>>
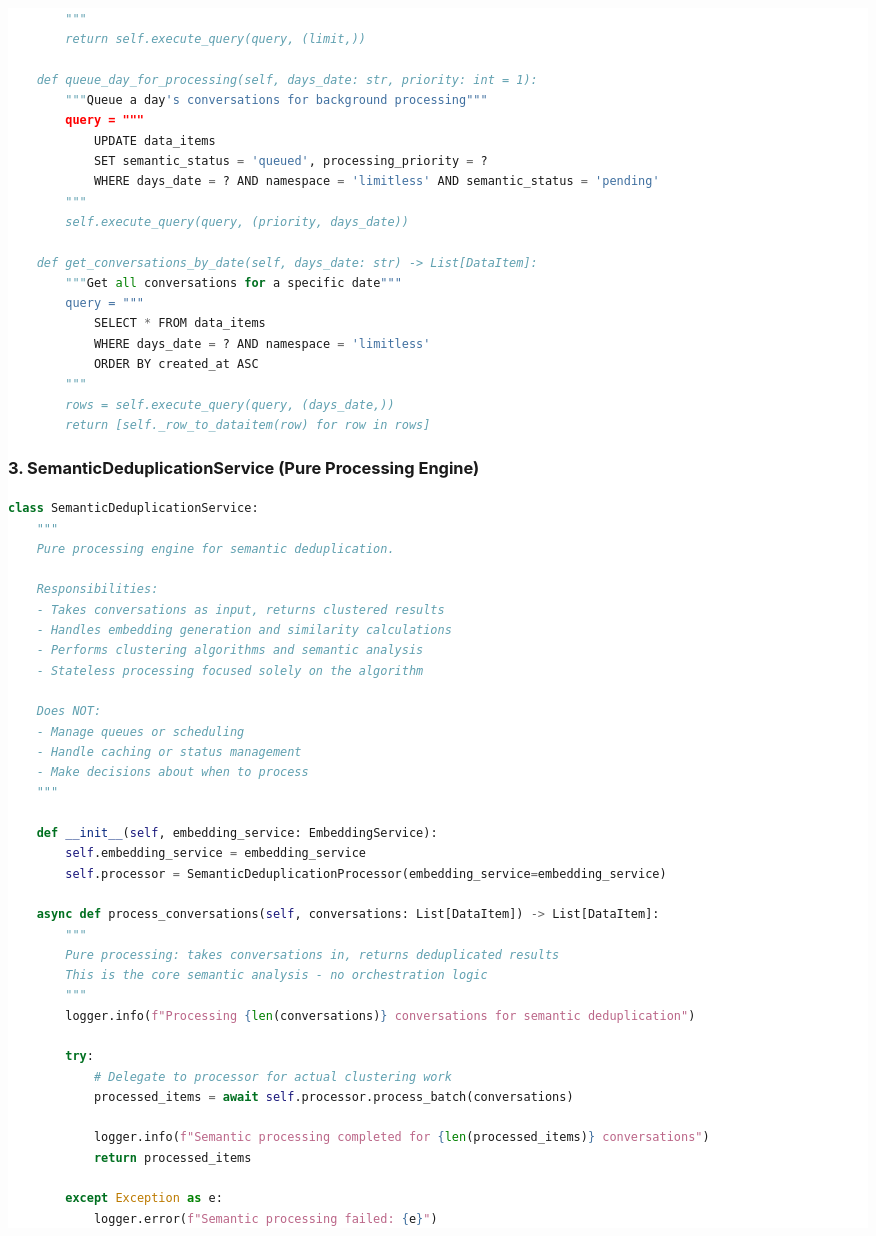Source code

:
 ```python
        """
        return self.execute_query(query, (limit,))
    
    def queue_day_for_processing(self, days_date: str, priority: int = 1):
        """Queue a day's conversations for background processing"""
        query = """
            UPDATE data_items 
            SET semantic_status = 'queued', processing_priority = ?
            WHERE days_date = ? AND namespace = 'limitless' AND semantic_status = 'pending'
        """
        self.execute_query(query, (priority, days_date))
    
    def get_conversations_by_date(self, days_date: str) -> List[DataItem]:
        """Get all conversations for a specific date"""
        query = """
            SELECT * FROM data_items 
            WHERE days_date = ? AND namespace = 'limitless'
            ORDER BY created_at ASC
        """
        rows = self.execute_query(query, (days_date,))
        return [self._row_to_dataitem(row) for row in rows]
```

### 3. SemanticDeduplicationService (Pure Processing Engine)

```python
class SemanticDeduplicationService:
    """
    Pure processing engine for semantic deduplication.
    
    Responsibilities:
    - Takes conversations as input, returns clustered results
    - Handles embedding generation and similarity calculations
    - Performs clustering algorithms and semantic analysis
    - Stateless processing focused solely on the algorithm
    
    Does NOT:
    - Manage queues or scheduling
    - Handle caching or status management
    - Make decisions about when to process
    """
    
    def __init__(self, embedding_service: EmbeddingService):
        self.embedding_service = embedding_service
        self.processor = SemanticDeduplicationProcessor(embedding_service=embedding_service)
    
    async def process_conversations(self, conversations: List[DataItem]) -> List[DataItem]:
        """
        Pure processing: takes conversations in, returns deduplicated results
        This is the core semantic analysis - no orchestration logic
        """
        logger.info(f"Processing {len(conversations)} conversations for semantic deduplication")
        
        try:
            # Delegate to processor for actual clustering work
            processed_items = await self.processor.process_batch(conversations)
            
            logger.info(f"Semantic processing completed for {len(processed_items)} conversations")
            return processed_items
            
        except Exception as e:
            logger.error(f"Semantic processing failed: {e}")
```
<<
__The problem__
Look through the listing above and copy each line with the word "WHERE" in it.

__Solution__
            WHERE days_date = ? AND namespace = 'limitless' AND semantic_status = 'pending'
            WHERE days_date = ? AND namespace = 'limitless'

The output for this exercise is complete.